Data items
»»

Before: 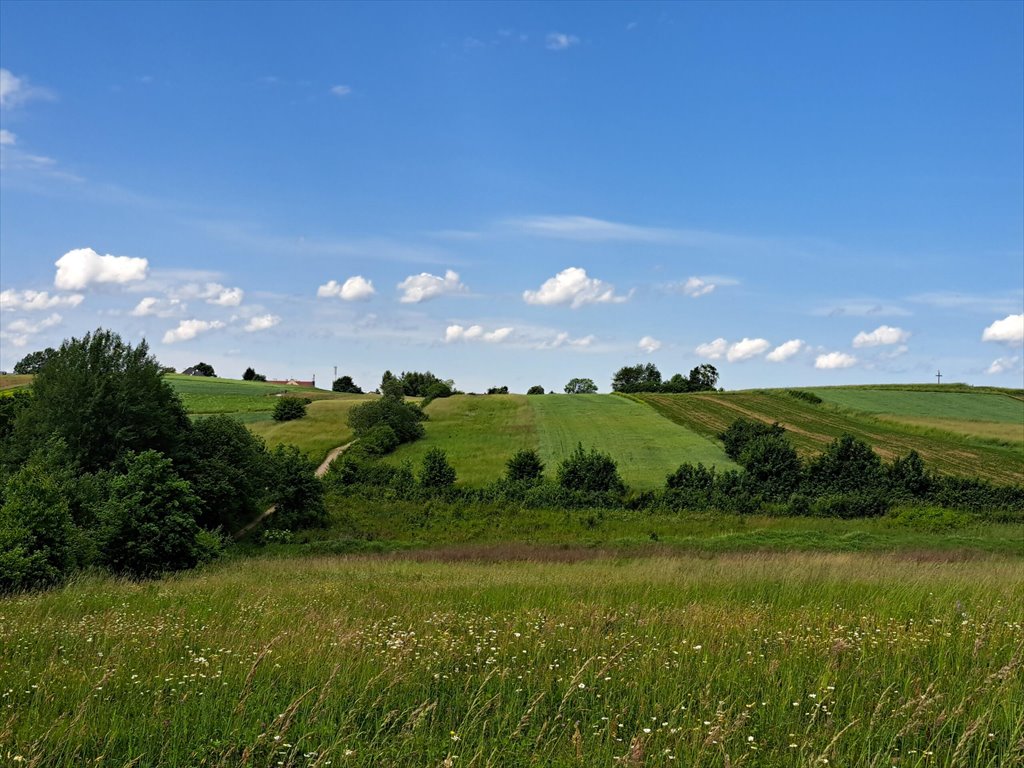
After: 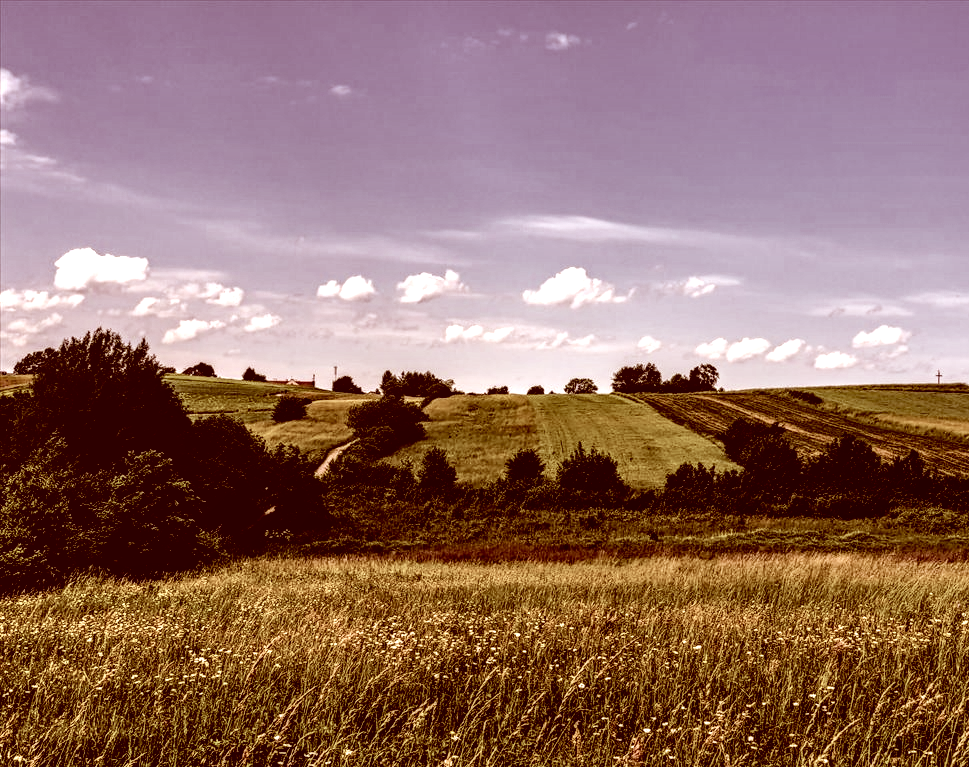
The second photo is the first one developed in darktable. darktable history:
crop and rotate: left 0%, right 5.303%
filmic rgb: black relative exposure -5.46 EV, white relative exposure 2.49 EV, target black luminance 0%, hardness 4.54, latitude 67.31%, contrast 1.447, shadows ↔ highlights balance -4.21%, color science v6 (2022)
contrast brightness saturation: contrast 0.101, saturation -0.365
color balance rgb: power › chroma 0.306%, power › hue 23.14°, linear chroma grading › global chroma 15.158%, perceptual saturation grading › global saturation 16.977%, perceptual brilliance grading › global brilliance 1.845%, perceptual brilliance grading › highlights -3.935%, global vibrance 20%
color correction: highlights a* 9.32, highlights b* 8.59, shadows a* 39.68, shadows b* 39.96, saturation 0.783
local contrast: highlights 17%, detail 187%
exposure: black level correction 0.001, compensate exposure bias true, compensate highlight preservation false
shadows and highlights: highlights color adjustment 72.51%, soften with gaussian
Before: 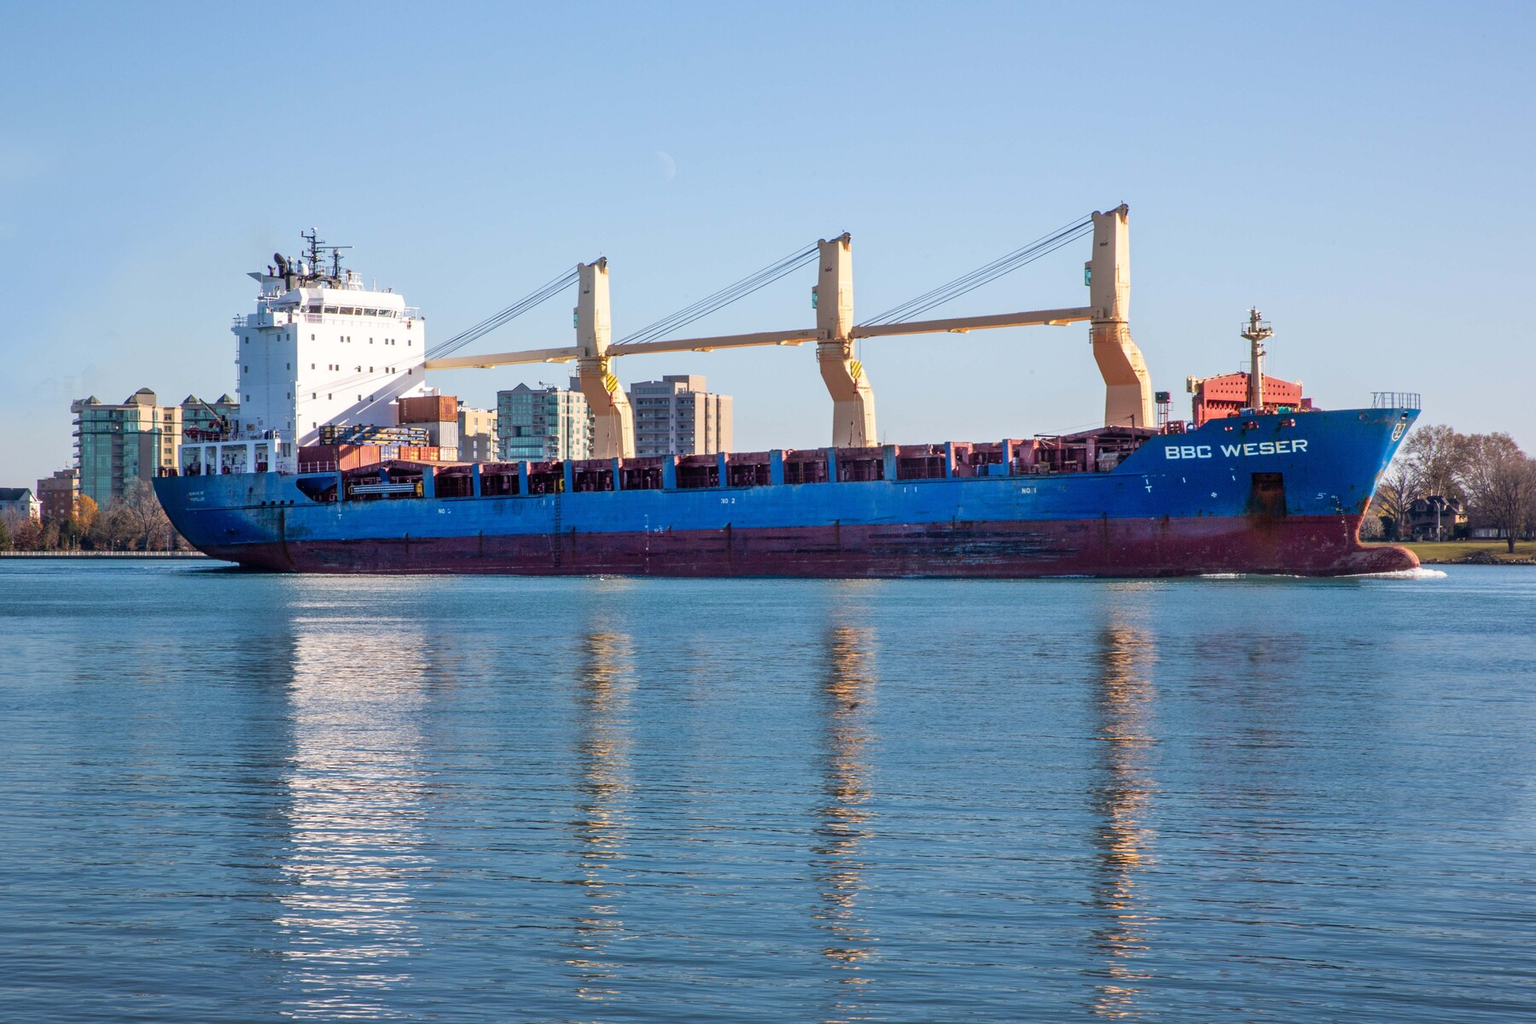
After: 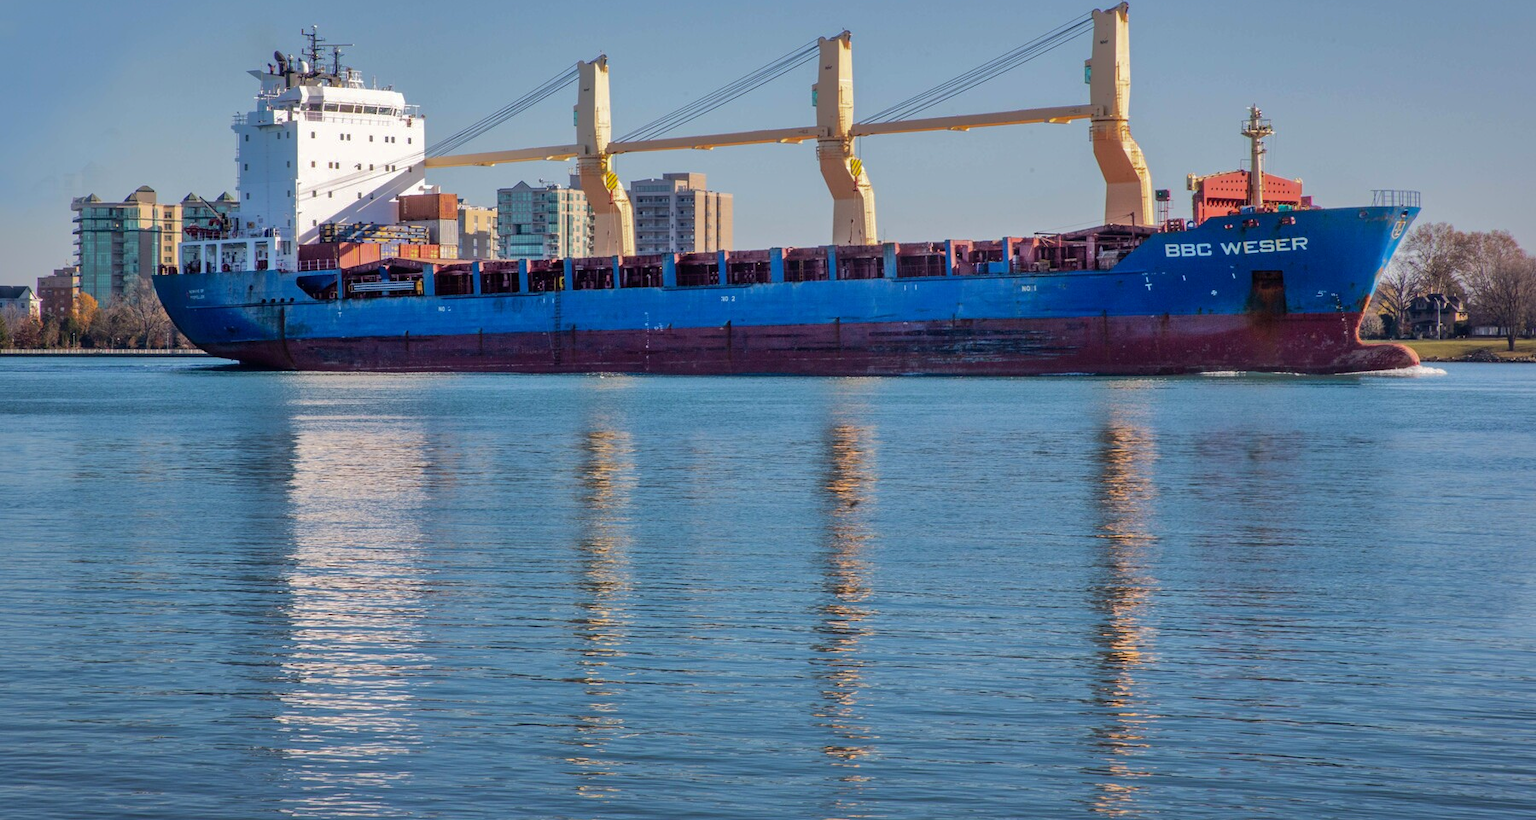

««

*EXERCISE PROMPT*
Convert the listing above into a JSON list of strings with one string per line, skipping blank lines. Leave the pictures out of the result.

*ANSWER IN FULL*
[
  "Before: ",
  "After: ",
  "The second photo is the first one developed in darktable. darktable history:",
  "crop and rotate: left 0%, right 5.303%",
  "filmic rgb: black relative exposure -5.46 EV, white relative exposure 2.49 EV, target black luminance 0%, hardness 4.54, latitude 67.31%, contrast 1.447, shadows ↔ highlights balance -4.21%, color science v6 (2022)",
  "contrast brightness saturation: contrast 0.101, saturation -0.365",
  "color balance rgb: power › chroma 0.306%, power › hue 23.14°, linear chroma grading › global chroma 15.158%, perceptual saturation grading › global saturation 16.977%, perceptual brilliance grading › global brilliance 1.845%, perceptual brilliance grading › highlights -3.935%, global vibrance 20%",
  "color correction: highlights a* 9.32, highlights b* 8.59, shadows a* 39.68, shadows b* 39.96, saturation 0.783",
  "local contrast: highlights 17%, detail 187%",
  "exposure: black level correction 0.001, compensate exposure bias true, compensate highlight preservation false",
  "shadows and highlights: highlights color adjustment 72.51%, soften with gaussian",
  "Before: ",
  "After: "
]